ONE of the most influential figures in boxing is backing two brothers from Slough in becoming future stars of the sport. 

Adam Smith, Head of Boxing Development at Sky Sports, predicts a bright future for Hassan and Adam Azim, aged 21 and 20 respectively.  

The next outing for the talented duo will be at Wembley Arena this Saturday, on the undercard of Richard Riakporhe's clash with fellow Londoner Deion Jumah.   However, the long-term plan of their promoters, Boxxer, led by Ben Shalom, with the help of their broadcasting partners, is to make the siblings headline attractions in their own right.  
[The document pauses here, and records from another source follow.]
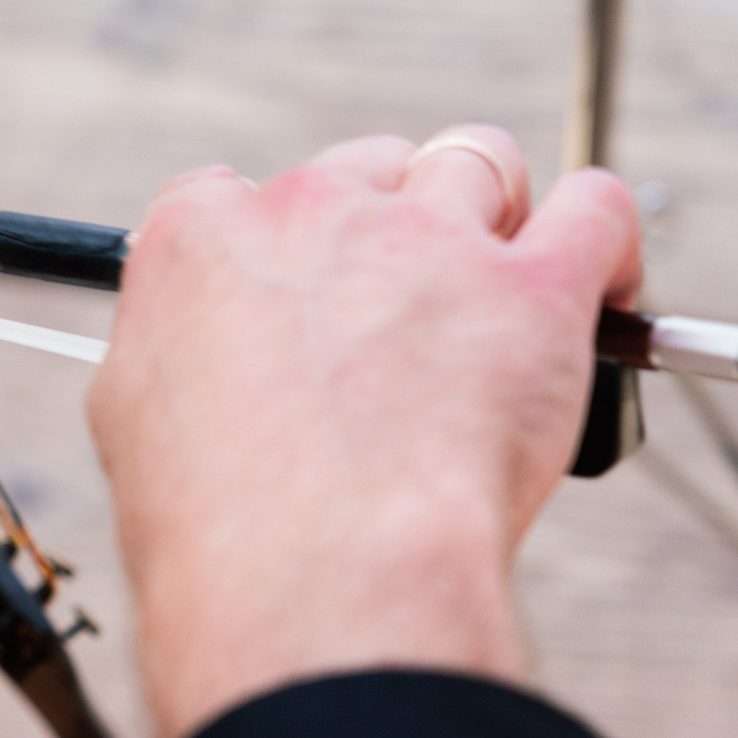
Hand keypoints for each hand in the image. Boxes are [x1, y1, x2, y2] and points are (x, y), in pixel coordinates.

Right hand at [87, 127, 640, 737]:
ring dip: (495, 214)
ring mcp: (427, 240)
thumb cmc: (216, 526)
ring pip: (481, 161)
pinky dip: (605, 236)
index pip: (236, 191)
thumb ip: (168, 354)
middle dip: (390, 224)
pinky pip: (596, 209)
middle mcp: (310, 212)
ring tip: (503, 289)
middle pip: (369, 168)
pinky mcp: (535, 287)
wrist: (313, 576)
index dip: (280, 248)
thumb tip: (195, 358)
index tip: (296, 298)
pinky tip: (598, 283)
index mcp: (200, 238)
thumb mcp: (132, 423)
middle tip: (402, 314)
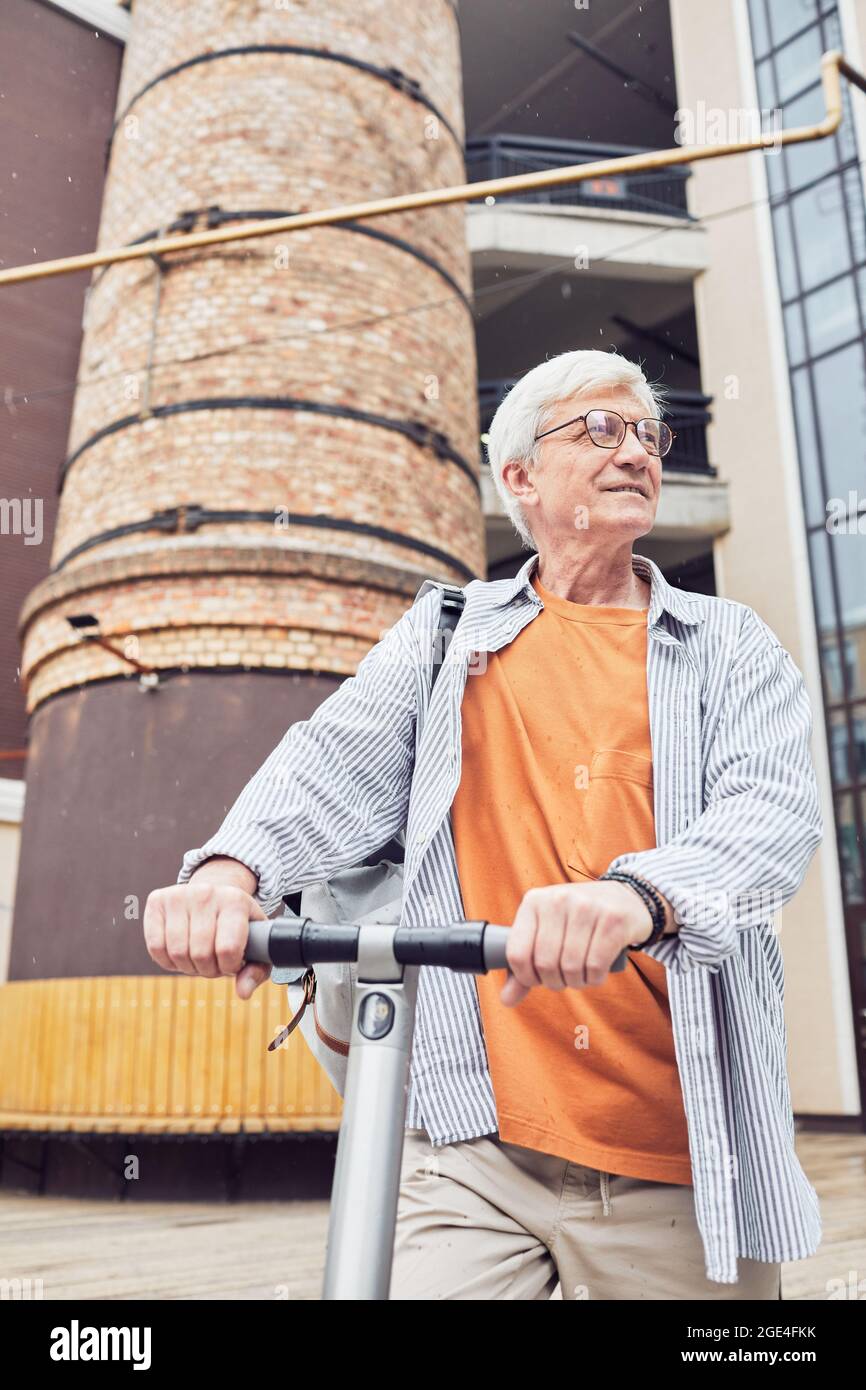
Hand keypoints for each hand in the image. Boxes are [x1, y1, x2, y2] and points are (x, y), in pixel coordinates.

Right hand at [144, 879, 270, 999]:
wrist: (215, 893)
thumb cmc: (237, 924)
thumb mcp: (257, 943)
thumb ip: (256, 970)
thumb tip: (243, 992)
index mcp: (236, 901)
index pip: (227, 949)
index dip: (229, 967)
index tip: (232, 963)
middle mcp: (207, 893)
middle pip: (200, 954)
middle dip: (208, 969)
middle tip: (214, 963)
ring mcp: (179, 895)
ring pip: (177, 952)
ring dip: (188, 967)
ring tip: (199, 958)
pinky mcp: (157, 901)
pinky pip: (155, 947)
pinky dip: (168, 961)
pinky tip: (181, 954)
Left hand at [501, 880, 657, 1006]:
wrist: (625, 899)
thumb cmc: (579, 921)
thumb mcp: (547, 932)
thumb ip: (525, 963)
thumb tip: (507, 999)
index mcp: (534, 901)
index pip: (516, 952)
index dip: (525, 977)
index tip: (537, 980)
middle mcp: (558, 900)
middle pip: (545, 963)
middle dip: (554, 982)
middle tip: (563, 979)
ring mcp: (586, 907)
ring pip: (571, 967)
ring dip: (576, 982)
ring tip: (581, 976)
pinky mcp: (613, 920)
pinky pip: (595, 965)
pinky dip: (594, 979)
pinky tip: (596, 973)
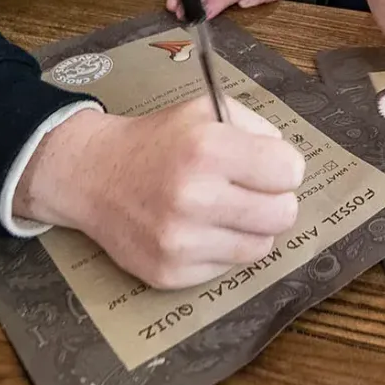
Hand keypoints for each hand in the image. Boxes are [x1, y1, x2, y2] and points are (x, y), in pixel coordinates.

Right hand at [13, 98, 305, 289]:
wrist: (93, 175)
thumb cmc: (159, 141)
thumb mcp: (206, 111)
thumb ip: (257, 129)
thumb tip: (291, 167)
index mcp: (207, 148)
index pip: (290, 171)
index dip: (284, 166)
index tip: (268, 165)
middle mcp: (193, 197)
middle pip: (283, 214)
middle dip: (274, 199)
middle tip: (251, 191)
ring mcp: (180, 241)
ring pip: (261, 247)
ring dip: (250, 228)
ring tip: (224, 209)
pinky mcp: (170, 273)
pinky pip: (227, 267)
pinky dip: (221, 249)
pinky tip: (198, 229)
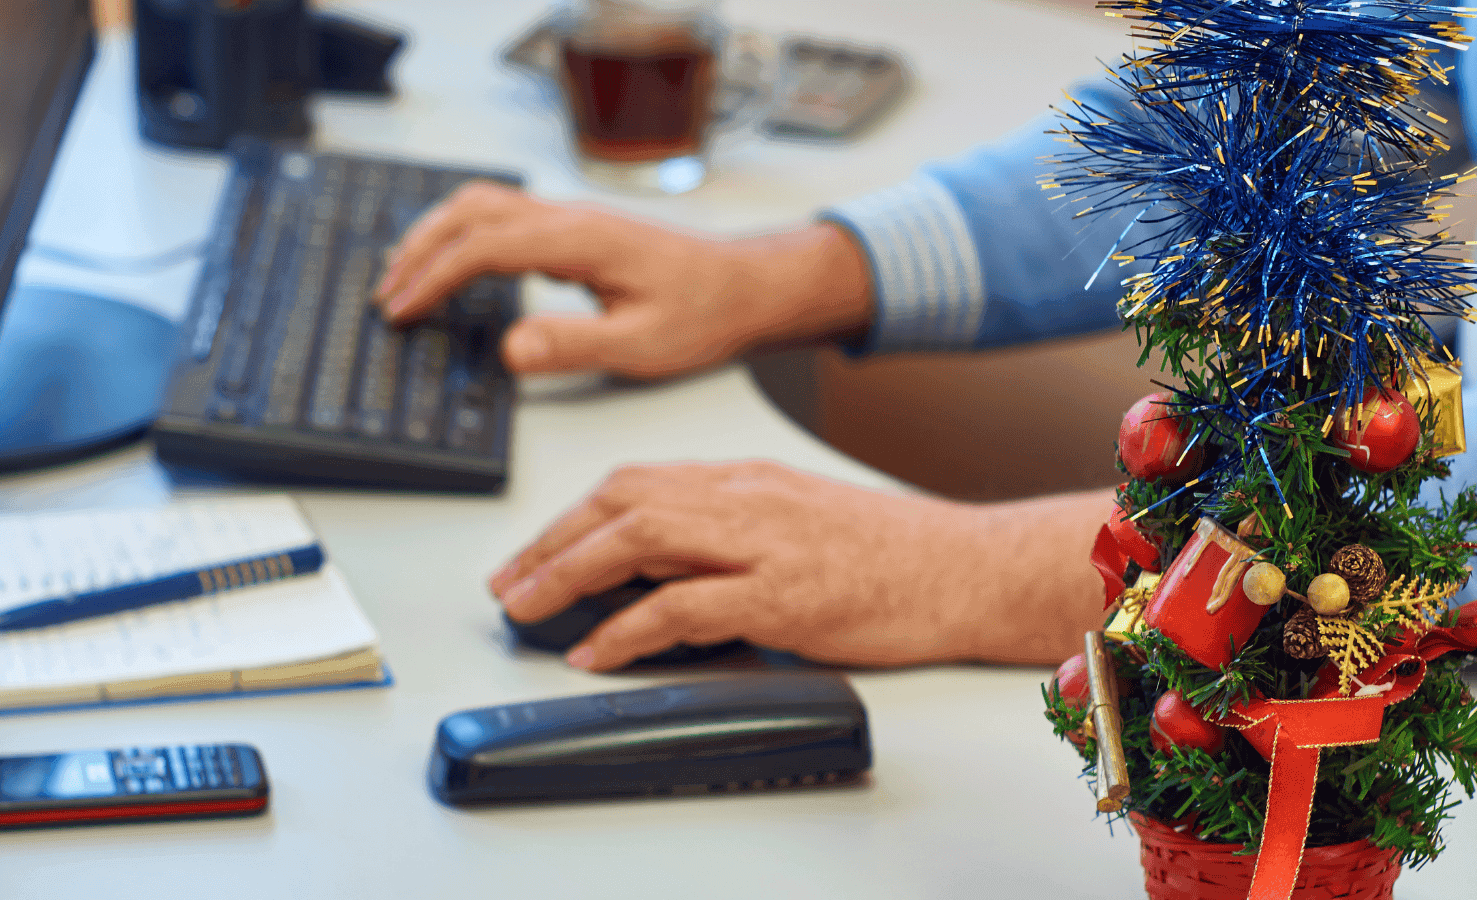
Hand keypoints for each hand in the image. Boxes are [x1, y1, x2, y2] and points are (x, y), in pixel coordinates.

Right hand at [374, 182, 872, 379]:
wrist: (745, 287)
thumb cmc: (704, 312)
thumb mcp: (643, 345)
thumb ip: (574, 346)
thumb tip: (513, 350)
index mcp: (581, 240)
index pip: (484, 246)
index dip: (434, 277)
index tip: (403, 310)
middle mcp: (570, 219)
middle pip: (471, 212)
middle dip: (419, 251)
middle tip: (387, 297)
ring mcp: (571, 220)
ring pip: (483, 205)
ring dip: (435, 235)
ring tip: (402, 277)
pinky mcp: (574, 231)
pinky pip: (502, 216)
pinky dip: (461, 234)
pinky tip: (452, 263)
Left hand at [489, 461, 1113, 669]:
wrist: (967, 569)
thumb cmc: (891, 553)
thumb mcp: (797, 518)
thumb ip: (728, 530)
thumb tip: (656, 567)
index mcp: (745, 478)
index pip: (634, 481)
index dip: (570, 517)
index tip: (532, 552)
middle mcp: (745, 499)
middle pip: (620, 502)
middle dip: (550, 542)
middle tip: (509, 584)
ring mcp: (763, 544)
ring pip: (639, 539)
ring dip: (569, 574)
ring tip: (529, 609)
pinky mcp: (783, 595)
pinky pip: (684, 606)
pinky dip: (627, 629)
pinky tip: (596, 650)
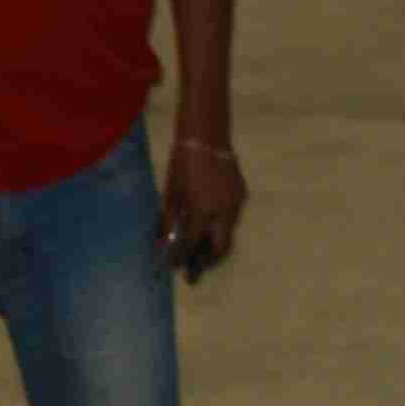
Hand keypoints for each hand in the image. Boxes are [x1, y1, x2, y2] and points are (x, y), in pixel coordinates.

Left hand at [160, 135, 246, 275]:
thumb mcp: (171, 193)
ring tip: (203, 244)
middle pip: (221, 248)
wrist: (206, 138)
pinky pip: (233, 216)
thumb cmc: (183, 164)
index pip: (193, 244)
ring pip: (229, 232)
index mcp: (202, 211)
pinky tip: (211, 218)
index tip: (176, 266)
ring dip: (216, 241)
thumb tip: (162, 243)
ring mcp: (236, 204)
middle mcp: (223, 212)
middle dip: (210, 260)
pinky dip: (221, 223)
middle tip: (197, 266)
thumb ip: (169, 221)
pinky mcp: (242, 195)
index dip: (183, 257)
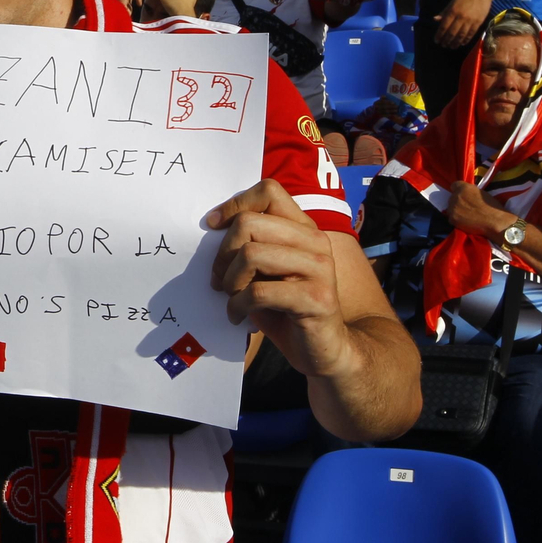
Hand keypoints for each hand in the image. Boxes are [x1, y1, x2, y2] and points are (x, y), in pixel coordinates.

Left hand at [206, 179, 350, 377]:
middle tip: (219, 280)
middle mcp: (316, 242)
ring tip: (231, 298)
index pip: (269, 192)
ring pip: (251, 254)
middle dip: (223, 254)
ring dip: (229, 281)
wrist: (327, 350)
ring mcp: (319, 269)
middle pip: (249, 224)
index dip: (235, 205)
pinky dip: (238, 306)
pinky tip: (237, 316)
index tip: (213, 226)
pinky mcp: (316, 298)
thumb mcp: (267, 271)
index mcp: (303, 229)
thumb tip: (214, 228)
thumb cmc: (287, 309)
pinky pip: (259, 292)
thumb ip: (251, 246)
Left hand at [433, 0, 492, 47]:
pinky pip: (471, 33)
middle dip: (446, 40)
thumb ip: (444, 13)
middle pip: (452, 32)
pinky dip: (466, 40)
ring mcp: (470, 20)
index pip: (444, 26)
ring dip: (455, 42)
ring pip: (461, 35)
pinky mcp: (478, 22)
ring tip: (452, 47)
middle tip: (443, 45)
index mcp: (452, 12)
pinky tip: (462, 43)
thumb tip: (435, 20)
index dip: (439, 35)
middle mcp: (460, 17)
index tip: (436, 41)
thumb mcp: (452, 3)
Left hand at [443, 181, 509, 241]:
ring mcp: (452, 208)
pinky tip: (466, 222)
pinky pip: (451, 218)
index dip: (459, 190)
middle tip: (468, 208)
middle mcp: (456, 196)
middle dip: (458, 201)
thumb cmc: (492, 207)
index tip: (463, 195)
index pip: (454, 185)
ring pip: (450, 208)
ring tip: (467, 216)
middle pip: (452, 197)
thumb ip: (470, 192)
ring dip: (456, 211)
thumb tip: (465, 194)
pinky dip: (457, 220)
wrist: (495, 222)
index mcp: (464, 188)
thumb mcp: (481, 193)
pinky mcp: (452, 218)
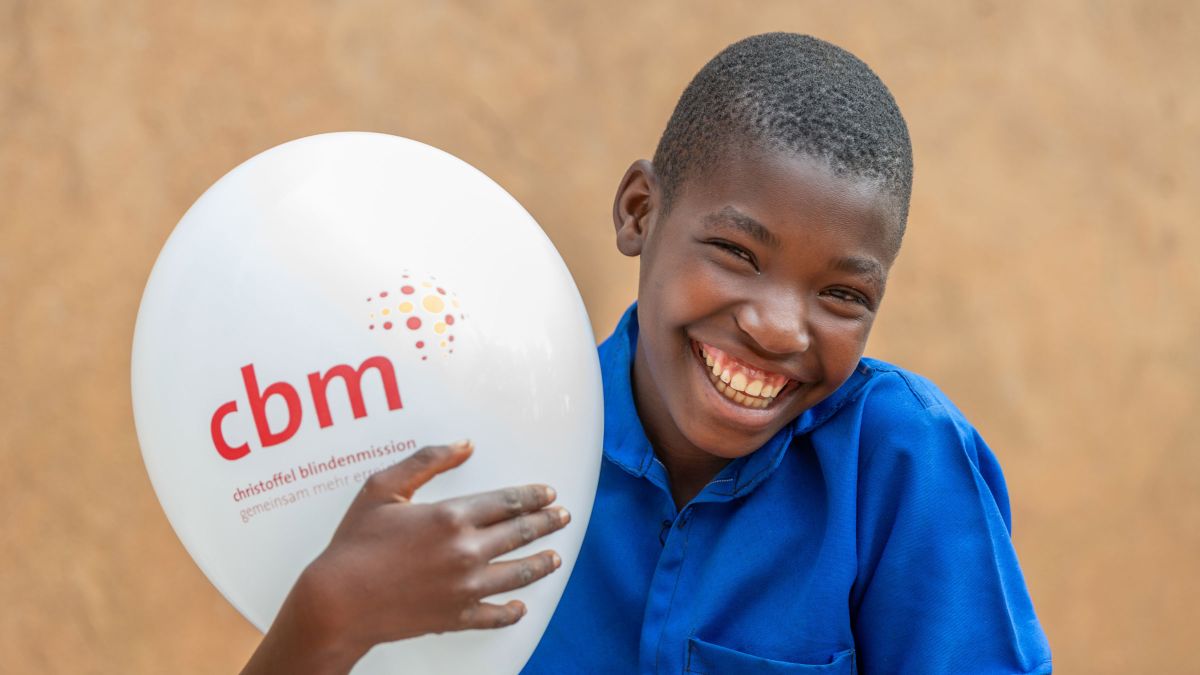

Speaking with the Asian Image, Smith said: “When we began our relationship with Ben, I told him I want a diverse group of boxers to work with.  By that, I meant male, female and those from different ethnicities, as such diversity reflects modern society. 

“I’ve got to know Hassan and Adam very well. They have a very supportive family and a big fan base in Slough, which will only grow, especially with the exposure on our platform. 

“Both were excellent amateurs and now they have to translate such pedigree as professional prizefighters.  Hassan came later into the sport, so they might take their time with him but Adam is someone they are likely to fast track.”    

Smith, who also performs commentary and presenting duties, has witnessed and overseen the rise of Naseem Hamed, Ricky Hatton, Joe Calzaghe and Amir Khan on Sky Sports. He is particularly excited about the fortunes of his namesake.  

Smith added: “When you have someone like Shane McGuigan say that Adam is the most talented boxer he has trained, then you have to sit up and take notice, especially given some of the high-profile fighters he has worked with. 

“I’ve been involved boxing for a long time and I keep my ear to the ground. A number of people in the game are telling me that he’s the real deal.  I appreciate its early days but he has done what has been expected of him and looked very good in doing so.” 

Smith concedes such high praise could overwhelm a young prospect who has only had three professional contests to date. 

He adds: “Of course there is a risk, but you have to deal with the pressure. Promoters and broadcasters are looking for the next big-name of the sport. You have to stand out from the crowd. You have to bring something different to the table and that’s both inside and outside of the ring. 

“It will be naive not to expect some bumps along the way but we have built up fighters in the past and there is no reason why we can’t do that again.”